CARY, N.C. (WNCN) – The Cary Town Council voted Thursday night to approve the master plan for a $50 million downtown park, which town leaders hope will lead to more investment in that area.

The town is working with OJB Landscape Architecture on the project, which more than a hundred people came to see Thursday afternoon at town hall.

Doug McRainey, the town’s director of park, recreation and cultural resources, said now that the council has approved the master plan, design work will begin in May. Construction is expected to begin in the fall of 2020, with the project completed in 2022.

Town leaders will ask voters to support a bond this October that will help to pay for the park along with other projects in the town, McRainey said.

“Our goal for this park is a park that unifies the downtown, but a park that all of Cary identifies with, whether you’re west of N.C. 55 or south of U.S. 1,” said McRainey. “We want a park that will energize the downtown but also be a catalyst for investment in downtown.”

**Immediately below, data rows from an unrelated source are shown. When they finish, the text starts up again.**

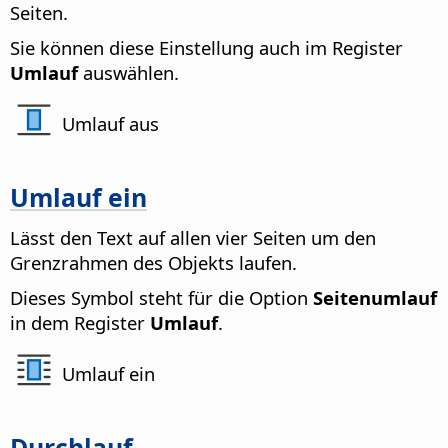
Seiten.
Sie können diese Einstellung auch im Register
Umlauf
auswählen.
Umlauf aus
Umlauf ein
Lässt den Text auf allen vier Seiten um den
Grenzrahmen des Objekts laufen.
Dieses Symbol steht für die Option
Seitenumlauf
in dem Register
Umlauf
.
Umlauf ein
Durchlauf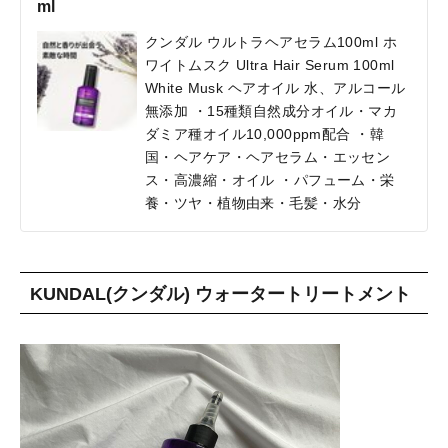
ml
クンダル ウルトラヘアセラム100ml ホ
ワイトムスク Ultra Hair Serum 100ml
White Musk ヘアオイル 水、アルコール
無添加 ・15種類自然成分オイル・マカ
ダミア種オイル10,000ppm配合 ・韓
国・ヘアケア・ヘアセラム・エッセン
ス・高濃縮・オイル ・パフューム・栄
養・ツヤ・植物由来・毛髪・水分
KUNDAL(クンダル) ウォータートリートメント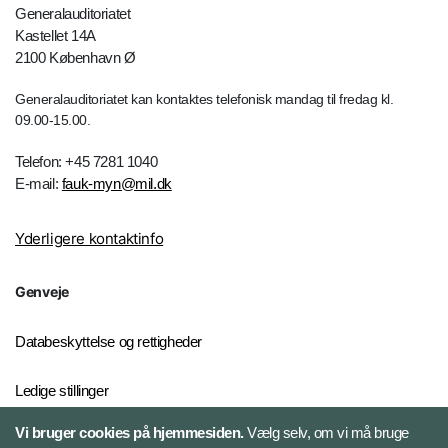
Generalauditoriatet
Kastellet 14A
2100 København Ø
Generalauditoriatet kan kontaktes telefonisk mandag til fredag kl.
09.00-15.00.
Telefon: +45 7281 1040
E-mail:
fauk-myn@mil.dk
Yderligere kontaktinfo
Genveje
Databeskyttelse og rettigheder
Ledige stillinger
Vi bruger cookies på hjemmesiden.
Vælg selv, om vi må bruge
Whistleblowerordningen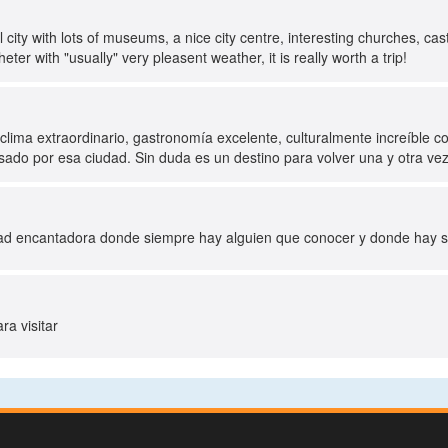
l city with lots of museums, a nice city centre, interesting churches, ca
gheter with "usually" very pleasent weather, it is really worth a trip!
 clima extraordinario, gastronomía excelente, culturalmente increíble c
ado por esa ciudad. Sin duda es un destino para volver una y otra vez
d encantadora donde siempre hay alguien que conocer y donde hay sitio
ra visitar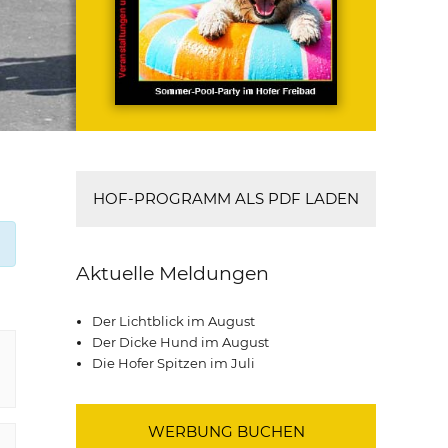
HOF-PROGRAMM ALS PDF LADEN
Aktuelle Meldungen
Der Lichtblick im August
Der Dicke Hund im August
Die Hofer Spitzen im Juli
WERBUNG BUCHEN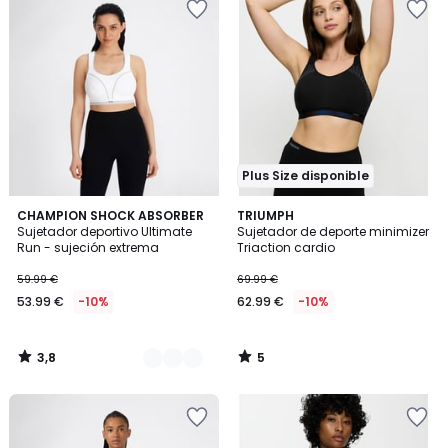
Plus Size disponible
3,8
5
2
CHAMPION SHOCK ABSORBER
TRIUMPH
/ 5
/
Sujetador deportivo Ultimate
Sujetador de deporte minimizer
Colores
5
Run - sujeción extrema
Triaction cardio
59.99 €
69.99 €
53.99 €
-10%
62.99 €
-10%
3,8
5
/
/
5
5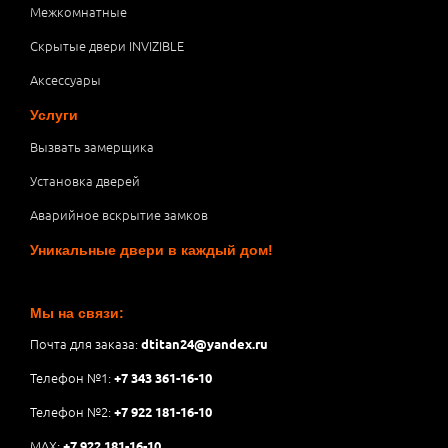
Межкомнатные
Скрытые двери INVIZIBLE
Аксессуары
Услуги
Вызвать замерщика
Установка дверей
Аварийное вскрытие замков
Уникальные двери в каждый дом!
Мы на связи:
Почта для заказа:
dtitan24@yandex.ru
Телефон №1:
+7 343 361-16-10
Телефон №2:
+7 922 181-16-10
MAX:
+7 922 181-16-10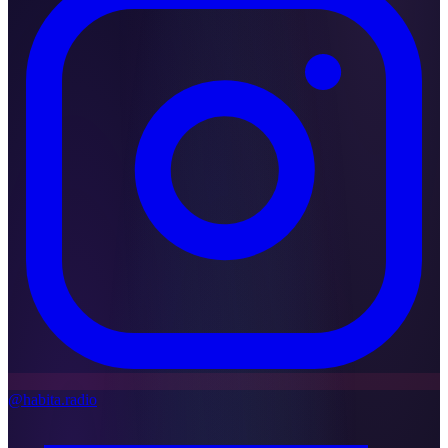
@habita.radio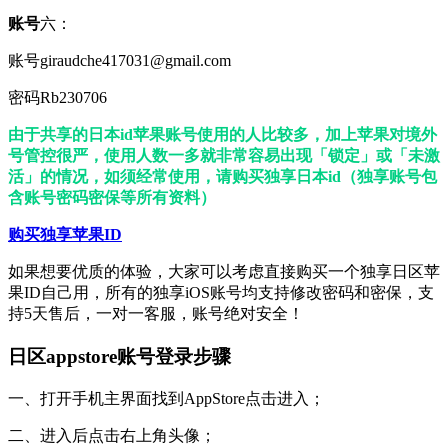
账号
六：
账号giraudche417031@gmail.com
密码Rb230706
由于共享的日本id苹果账号使用的人比较多，加上苹果对境外
号管控很严，使用人数一多就非常容易出现「锁定」或「未激
活」的情况，如须经常使用，请购买独享日本id（独享账号包
含账号密码密保等所有资料）
购买独享苹果ID
如果想要优质的体验，大家可以考虑直接购买一个独享日区苹
果ID自己用，所有的独享iOS账号均支持修改密码和密保，支
持5天售后，一对一客服，账号绝对安全！
日区appstore账号登录步骤
一、打开手机主界面找到AppStore点击进入；
二、进入后点击右上角头像；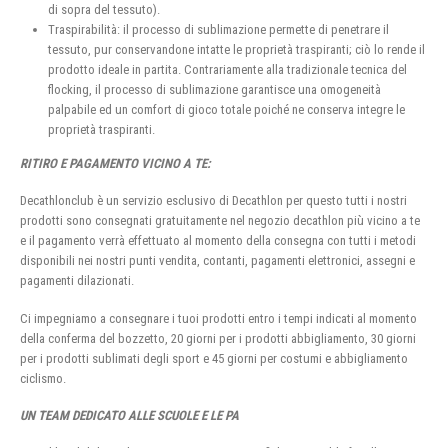
di sopra del tessuto).
Traspirabilità: il processo di sublimazione permette di penetrare il
tessuto, pur conservandone intatte le proprietà traspiranti; ciò lo rende il
prodotto ideale in partita. Contrariamente alla tradizionale tecnica del
flocking, il processo di sublimazione garantisce una omogeneità
palpabile ed un comfort di gioco totale poiché ne conserva integre le
proprietà traspiranti.
RITIRO E PAGAMENTO VICINO A TE:
Decathlonclub è un servizio esclusivo di Decathlon per questo tutti i nostri
prodotti sono consegnati gratuitamente nel negozio decathlon più vicino a te
e il pagamento verrà effettuato al momento della consegna con tutti i metodi
disponibili nei nostri punti vendita, contanti, pagamenti elettronici, assegni e
pagamenti dilazionati.
Ci impegniamo a consegnare i tuoi prodotti entro i tempi indicati al momento
della conferma del bozzetto, 20 giorni per i prodotti abbigliamento, 30 giorni
per i prodotti sublimati degli sport e 45 giorni per costumi e abbigliamento
ciclismo.
UN TEAM DEDICATO ALLE SCUOLE E LE PA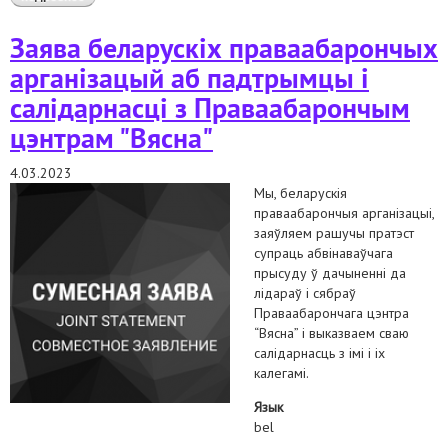
прызнаннем баж экстрэмісцкім фарміраваннем
Заява беларускіх праваабарончых
арганізацый аб падтрымцы і
салідарнасці з Праваабарончым
цэнтрам "Вясна"
4.03.2023
Мы, беларускія
праваабарончыя арганізацыі,
заяўляем рашучы пратэст
супраць абвінаваўчага
прысуду ў дачыненні да
лідараў і сябраў
Праваабарончага цэнтра
“Вясна” і выказваем сваю
салідарнасць з імі і іх
калегамі.
Язык
bel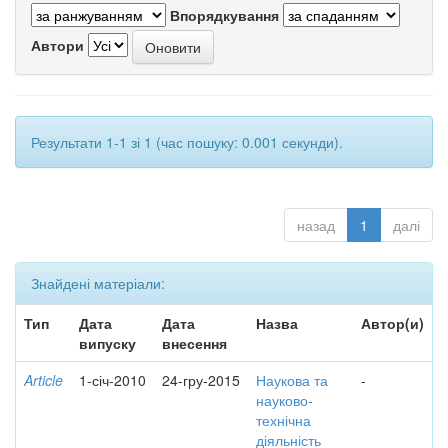
Впорядкування
Автори
Результати 1-1 зі 1 (час пошуку: 0.001 секунди).
назад
1
далі
Знайдені матеріали:
Тип
Дата
Дата
Назва
Автор(и)
випуску
внесення
Article
1-січ-2010
24-гру-2015
Наукова та
-
науково-
технічна
діяльність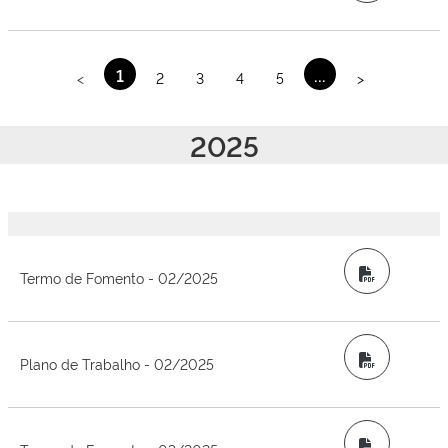
1
...
<
2
3
4
5
>
2025
PDF
Termo de Fomento - 02/2025
PDF
Plano de Trabalho - 02/2025
PDF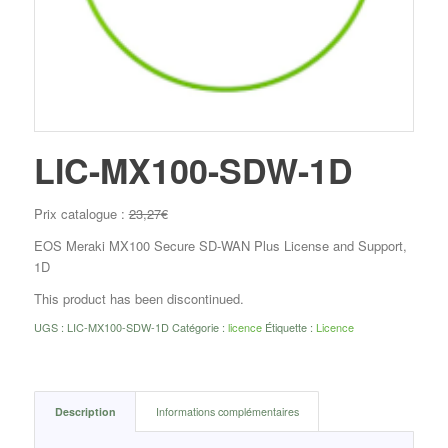
LIC-MX100-SDW-1D
Prix catalogue :
23,27
€
EOS Meraki MX100 Secure SD-WAN Plus License and Support,
1D
This product has been discontinued.
UGS :
LIC-MX100-SDW-1D
Catégorie :
licence
Étiquette :
Licence
Description
Informations complémentaires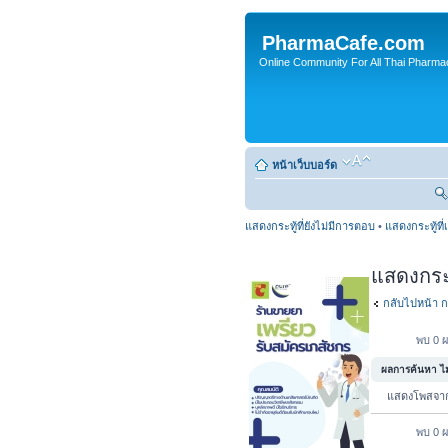
PharmaCafe.com
Online Community For All Thai Pharmac
หน้าเว็บบอร์ด
แสดงกระทู้ที่ยังไม่มีการตอบ
•
แสดงกระทู้ที่
แสดงกระทู
กลับไปหน้า ก
พบ 0 ผ
ผลการค้นหา ไม่
แสดงโพสจ
พบ 0 ผ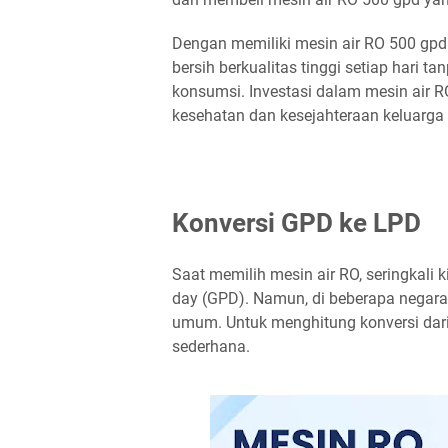
Dengan memiliki mesin air RO 500 gpd
bersih berkualitas tinggi setiap hari t
konsumsi. Investasi dalam mesin air R
kesehatan dan kesejahteraan keluarga 
Konversi GPD ke LPD
Saat memilih mesin air RO, seringkali 
day (GPD). Namun, di beberapa negara s
umum. Untuk menghitung konversi dar
sederhana.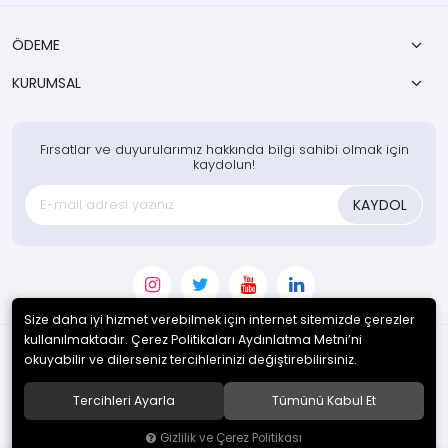
ÖDEME
KURUMSAL
Fırsatlar ve duyurularımız hakkında bilgi sahibi olmak için
kaydolun!
KAYDOL
Size daha iyi hizmet verebilmek için internet sitemizde çerezler
kullanılmaktadır. Çerez Politikaları Aydınlatma Metni’ni
okuyabilir ve dilerseniz tercihlerinizi değiştirebilirsiniz.
© 2020
Enotek Mühendislik ve Danışmanlık Hizm. San. Tic. A.Ş.
. Tüm
hakları saklıdır.
Tercihleri Ayarla
Tümünü Kabul Et
Gizlilik ve Çerez Politikası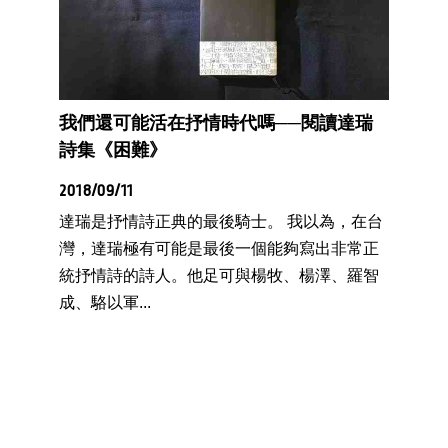
我們還可能活在抒情時代嗎──閱讀達瑞
詩集《困難》
2018/09/11
達瑞是抒情詩正典的最後騎士。 我以為，在台
灣，達瑞極有可能是最後一個能夠寫出非常正
統抒情詩的詩人。他足可與楊牧、楊澤、羅智
成、駱以軍...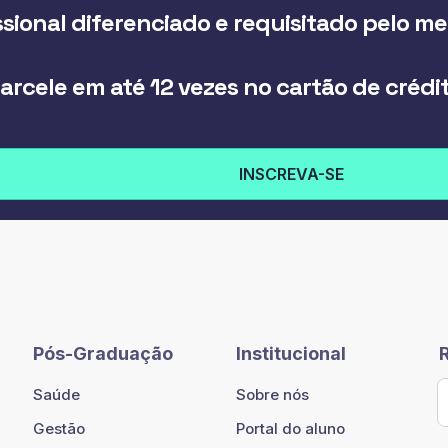
sional diferenciado e requisitado pelo m
arcele em até 12 vezes no cartão de crédi
INSCREVA-SE
Pós-Graduação
Institucional
Saúde
Sobre nós
Gestão
Portal do aluno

During an open house, residents got a chance to see a virtual simulation of concepts for what the park could look like based on citizen feedback received so far.

“We’ve got the plan. We do not want to hesitate at all. We want to move ahead with it, get the funding for it, get it built so people can come out and begin to enjoy it,” said McRainey.

 To see video and images of designs for the park and its various features, click here.

Cary resident Chuck Hogan came to town hall Thursday to see the designs.

“Now that I see what they’re going to do afterward, I’m all for it,” he said.

Gretchen Bimrose lives on Park Street near the planned park and has concerns about whether she’ll be able to afford to continue living there.

“All this going on has raised the property taxes, and as a matter of fact, has raised the taxes in my home where I live to the point where I will not be able to afford to stay in my home,” she said. “And I will have to move. Where? I don’t know.”

In 2012, 69 percent of voters approved a bond referendum that included funding to begin work on the park.